The Venetian Empire was a cosmopolitan place, hosting diplomats, merchants and visitors from the Middle East, Ottoman Empire and all of Europe. Medieval Venetians had regular contact with all and sundry, including Greeks, Jews, Dalmatians and Armenians, as we learned on guided walking tours focused on these communities. The modern Jewish and Armenian communities, while diminished in number in respect to the Middle Ages, are still an important presence, as we discovered on our guided visit of the Armenian monastery island of San Lazzaro (above).

Moments of personal reflection
One of the privileges of leading a tour is the opportunity for personal moments of beauty and delight. I love the dawn call to prayer when I’m in Istanbul, but likewise the organised chaos of a surprisingly tidy metropolis, such as the proliferation of traders, shoppers and cats in the Spice Bazaar, as seen from the Rustem Paşa Mosque in the video above.

I always get a kick out of arriving in Venice by water taxi – Thomas Mann famously said that coming to Venice by train, admittedly my usual private mode of transport, is like arriving through the back door – but when I’m with a group, there is nothing that can equal a private after-hours visit of St Mark’s Basilica. You’re ushered in, wondering how you’re going to admire the 8,000 square metres of mosaic in the gloom but, after you’re invited to sit, the lights are slowly turned up on what must be the crowning artistic achievement of La Serenissima’s proud history.

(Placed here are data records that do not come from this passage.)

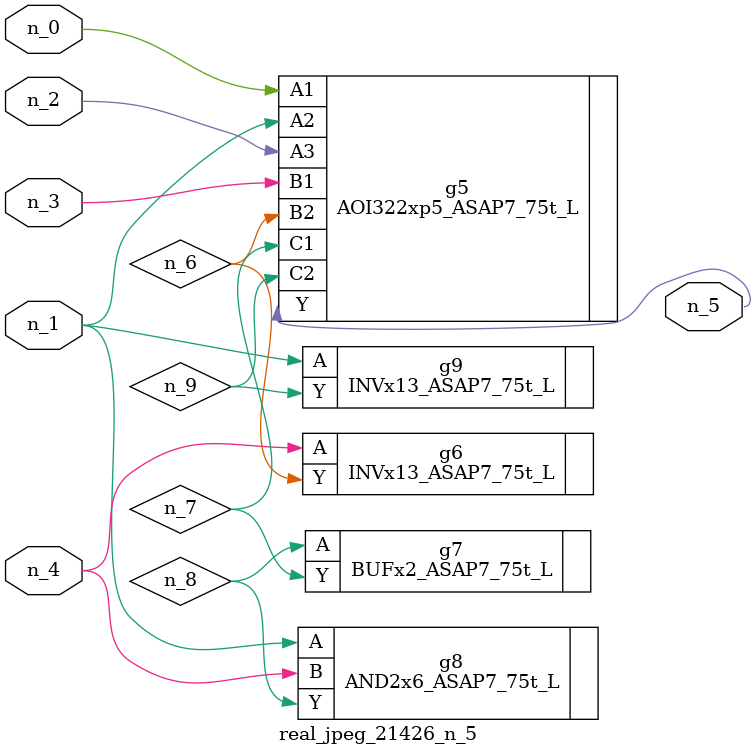
<source format=v>
module real_jpeg_21426_n_5 (n_4, n_0, n_1, n_2, n_3, n_5);

input n_4;
input n_0;
input n_1;
input n_2;
input n_3;

output n_5;

wire n_8;
wire n_6;
wire n_7;
wire n_9;

AOI322xp5_ASAP7_75t_L g5 ( 
.A1(n_0),
.A2(n_1),
.A3(n_2),
.B1(n_3),
.B2(n_6),
.C1(n_7),
.C2(n_9),
.Y(n_5)
);

AND2x6_ASAP7_75t_L g8 ( 
.A(n_1),
.B(n_4),
.Y(n_8)
);

INVx13_ASAP7_75t_L g9 ( 
.A(n_1),
.Y(n_9)
);

INVx13_ASAP7_75t_L g6 ( 
.A(n_4),
.Y(n_6)
);

BUFx2_ASAP7_75t_L g7 ( 
.A(n_8),
.Y(n_7)
);


endmodule
</source>
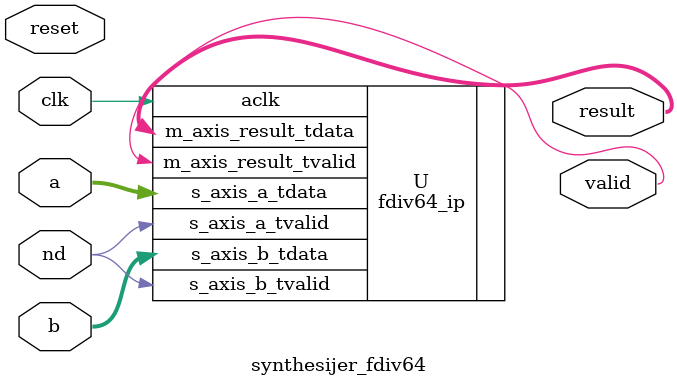
<source format=v>
`default_nettype none

module synthesijer_fdiv64
  (
   input wire 	      clk,
   input wire 	      reset,
   input wire [63:0]  a,
   input wire [63:0]  b,
   input wire 	      nd,
   output wire [63:0] result,
   output wire 	      valid
   );

   fdiv64_ip U(.aclk(clk),
	       .s_axis_a_tdata(a),
	       .s_axis_a_tvalid(nd),
	       .s_axis_b_tdata(b),
	       .s_axis_b_tvalid(nd),
	       .m_axis_result_tvalid(valid),
	       .m_axis_result_tdata(result)
	       );
   
endmodule // synthesijer_fdiv64

`default_nettype wire

</source>
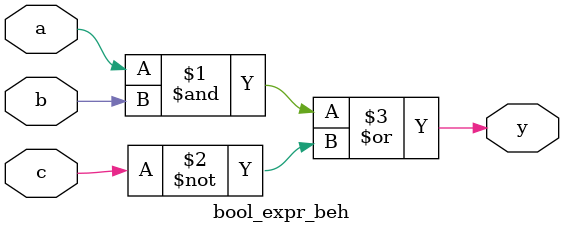
<source format=v>
module bool_expr_beh(input a, input b, input c, output y);
    assign y = (a & b) | (~c);
endmodule

</source>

I thoroughly enjoyed every moment of introducing this year’s group of Limelight Arts Travellers to Istanbul, Ravenna and Venice, and to drawing out the myriad connections between these key Byzantine capitals of culture. It was a tough call to pass this tour on to art historian Dr Louise Marshall to lead for us in October 2025, but I look forward to hearing from her about her own tour highlights, as well as those of the fortunate participants who will benefit from her enthusiasm and expertise.